With obvious notation, consider a cut-off function \(\chi \in C_0^{\infty } (U_{2 \epsilon })\), \(\chi = 1\) on \(U_{\epsilon }\), and put, for \(x \in \tilde{U}_{2 \epsilon }\),

$$\begin{aligned} \tilde{\theta }_x := i {\partial }\overline{\partial }(\chi (\pi _O (x)) log || x ||^2), \end{aligned}$$

where \(i {\partial }\overline{\partial }( log || x ||^2)\) is just the pull-back of the Fubini–Study (1, 1)-form on \(\mathbb {P}_{n-1}\) under the map \(j: \tilde{U}_{2 \epsilon } \rightarrow \mathbb {P}_{n-1}\) which is the identity on \(\mathbb {P}_{n-1}\) and maps every \(x \in \tilde{U}_{2 \epsilon } - \mathbb {P}_{n-1}\) to the line \([x] \in \mathbb {P}_{n-1}\) that passes through x (see [18], p. 186).

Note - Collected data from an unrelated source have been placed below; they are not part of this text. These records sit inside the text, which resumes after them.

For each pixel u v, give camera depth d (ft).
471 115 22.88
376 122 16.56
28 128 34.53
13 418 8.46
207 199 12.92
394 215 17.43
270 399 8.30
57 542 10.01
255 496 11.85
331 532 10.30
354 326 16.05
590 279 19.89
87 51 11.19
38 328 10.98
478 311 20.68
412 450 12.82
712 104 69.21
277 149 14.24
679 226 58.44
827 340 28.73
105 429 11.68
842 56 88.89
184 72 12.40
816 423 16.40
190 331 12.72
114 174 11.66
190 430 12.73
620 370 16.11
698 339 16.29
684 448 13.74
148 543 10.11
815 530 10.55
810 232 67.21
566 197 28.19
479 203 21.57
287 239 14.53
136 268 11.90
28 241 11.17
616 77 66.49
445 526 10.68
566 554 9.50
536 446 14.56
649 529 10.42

The form \(\tilde{\theta }\) turns out to be a global closed real (1, 1)-form, with supp \(\tilde{\theta } \subset \tilde{U}_{2 \epsilon }\); moreover, \(\tilde{\theta } \ge 0\) on \(\tilde{U}_{\epsilon }\). For \(x \in E\), \(\tilde{\theta }_x(\sigma _1^{-1} v \wedge \overline{v}) > 0\) only on vectors \(v\in T_x'E\): that is, \(\tilde{\theta }\) is not strictly positive on E.

Nevertheless, starting from a Kähler form \(\Omega \) on M, we can consider \(\pi _O^* \Omega \) which is a closed real (1, 1)-form on \(\tilde{M}\), with \(\pi _O^* \Omega \ge 0\) and \((\pi _O^* \Omega )_x (\sigma _1^{-1} v \wedge \overline{v}) > 0\) when \(x \in E\) and \(v \in T_x' \tilde{M}\) is orthogonal to \(T_x'E\).

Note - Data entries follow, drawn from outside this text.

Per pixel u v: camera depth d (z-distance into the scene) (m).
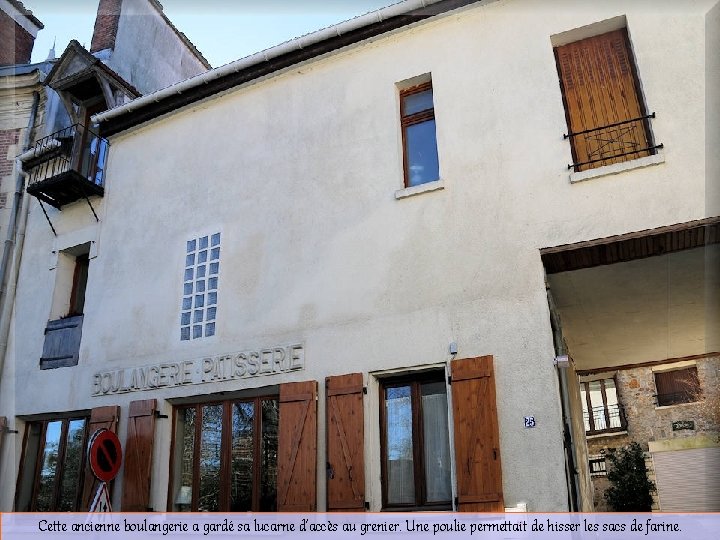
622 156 7.29
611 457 20.45
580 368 13.91
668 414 20.03
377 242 8.27
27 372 11.12
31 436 10.91
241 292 9.16
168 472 8.99
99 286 10.83
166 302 9.88
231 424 8.76
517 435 6.70
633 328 11.05
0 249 12.41
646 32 7.44
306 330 8.40
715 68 6.99
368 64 9.23
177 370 9.23
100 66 11.78
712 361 19.36
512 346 7.04
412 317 7.71
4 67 14.42
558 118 7.63
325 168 9.09
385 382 7.88
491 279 7.39
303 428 7.77
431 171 8.43
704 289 9.16
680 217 6.69
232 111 10.43
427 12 8.74
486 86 8.18
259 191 9.60
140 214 10.86
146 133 11.45
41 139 12.84
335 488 7.34
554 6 8.10
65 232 11.82
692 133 6.88
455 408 6.98
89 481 9.33
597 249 7.19
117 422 9.48
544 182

Moreover, for x in the closure of \( \tilde{U}_{2 \epsilon } - \tilde{U}_{\epsilon }\), the values of \((\pi _O^* \Omega )_x\) on strictly strongly positive (1, 1)-vectors \(\sigma _1^{-1} v \wedge \overline{v}\) have a positive lower bound. Hence there is a \(c > 0\) such that \(\tilde{\Omega } := \pi _O^* \Omega + c \tilde{\theta }\) is a Kähler form for \(\tilde{M}\).

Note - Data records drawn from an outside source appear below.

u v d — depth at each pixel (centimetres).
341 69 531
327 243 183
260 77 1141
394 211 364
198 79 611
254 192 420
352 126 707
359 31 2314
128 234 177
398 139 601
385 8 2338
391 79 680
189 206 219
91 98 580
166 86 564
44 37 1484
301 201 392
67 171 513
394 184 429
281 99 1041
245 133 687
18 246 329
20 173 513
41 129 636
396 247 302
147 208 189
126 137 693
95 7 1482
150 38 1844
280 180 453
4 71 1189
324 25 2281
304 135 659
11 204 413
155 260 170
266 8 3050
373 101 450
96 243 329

Notice that this proof (the classical one) also works for “\(1\)-Kähler” manifolds; indeed, the summand \(c \tilde{\theta }\) is d-closed, and hence also “closed” (see Definition 2.3).

On the contrary, in the generic “\(p\)-Kähler” case, starting from a “\(p\)-Kähler” form \(\Omega \) on M, \(\tilde{\Omega } := \pi _O^* \Omega + c \tilde{\theta }^{p}\) is not strictly weakly positive on E, because when \(p > 1\), in a p-vector \(X = v_1 \wedge \dots \wedge v_p\) it is possible to have, for instance, \(v_1 \in (T_x'E)^{\perp }\), \(v_2, \dots , v_p \in T_x'E\), so that both summands vanish on the strictly strongly positive (p, p)-vector \(\sigma _p^{-1} X \wedge \overline{X}\).

When \(p > 1\), we can argue as follows. Let us consider the standard Kähler form on \(U_{2 \epsilon }\), i.e.,

$$\begin{aligned} \omega =i {\partial }\overline{\partial }||z||^2 = \frac{i}{2} \sum _j dz_j \wedge d \overline{z}_j. \end{aligned}$$

Put \(\Theta := \pi _O^* \omega \wedge \tilde{\theta }^{p-1} + \tilde{\theta }^{p}\).

Claim

The form \( \Theta \) is a closed real (p, p)-form on \(\tilde{M}\), with supp \( \Theta \subset \tilde{U}_{2 \epsilon }\); moreover, \(\Theta \ge 0\) on \(\tilde{U}_{\epsilon }\) and \(\Theta > 0\) on E.

This is a local construction, based only on the geometry of the blow-up \(\pi _O\).

Now, let \(\Omega \) be a “\(p\)-Kähler” form for M; the following claim is clear.

Claim

\(\pi _O^* \Omega \) is a “closed” real (p, p)-form on \(\tilde{M}\), with \(\pi _O^* \Omega \ge 0\); moreover, for x in the closure of \( \tilde{U}_{2 \epsilon } - \tilde{U}_{\epsilon }\), the values of \((\pi _O^* \Omega )_x\) on strictly strongly positive (p, p)-vectors have a positive lower bound.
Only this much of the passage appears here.